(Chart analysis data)
....................

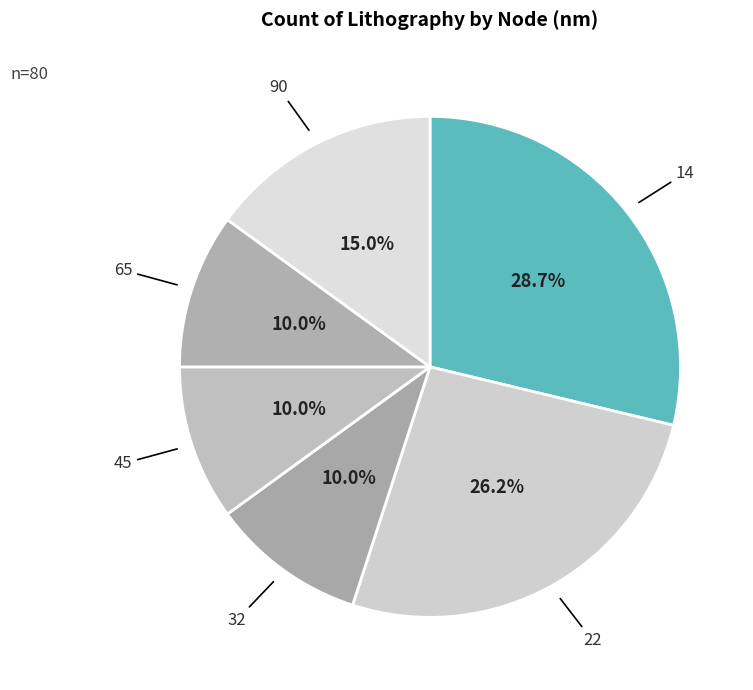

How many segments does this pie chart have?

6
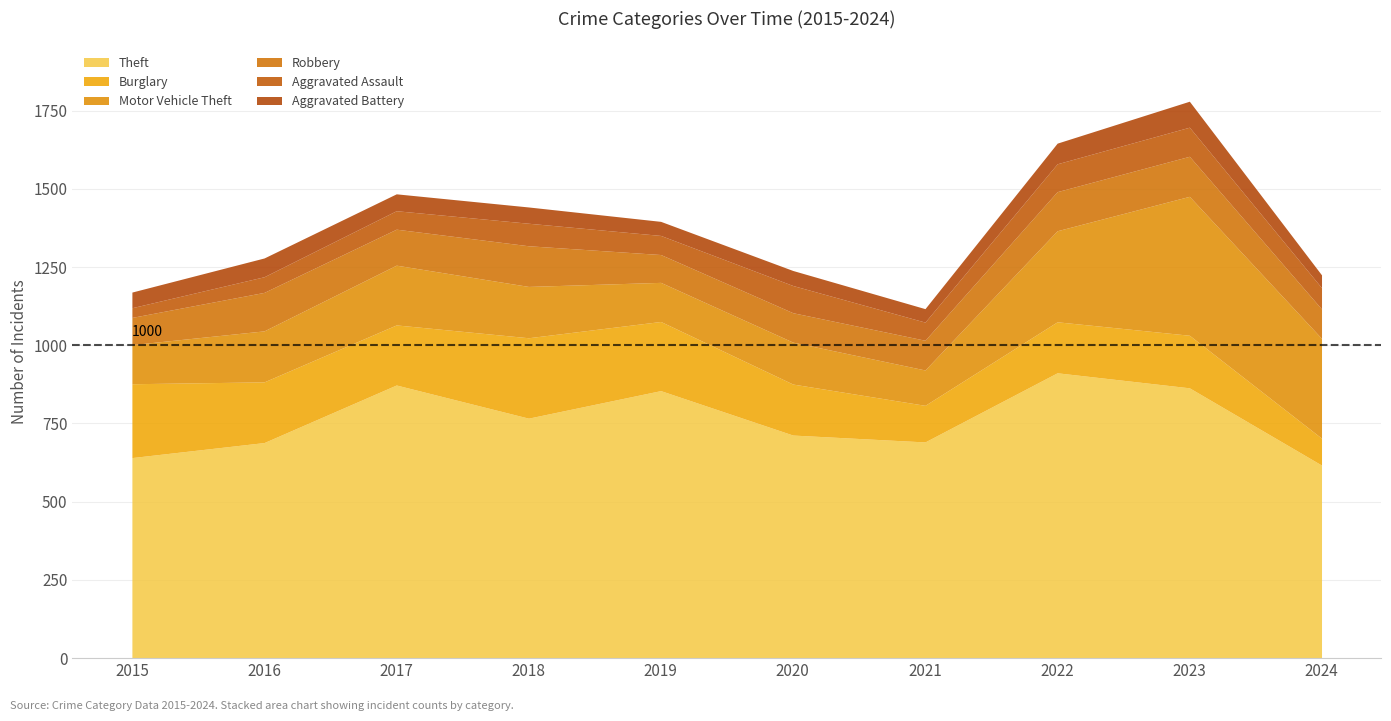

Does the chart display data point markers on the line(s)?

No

....................

**Aim of the task**
Convert the records above into a JSON list of strings, one string per line, skipping blank lines and leaving out the pictures.

**Problem solution**
[
  "How many segments does this pie chart have?",
  "6",
  "Does the chart display data point markers on the line(s)?",
  "No"
]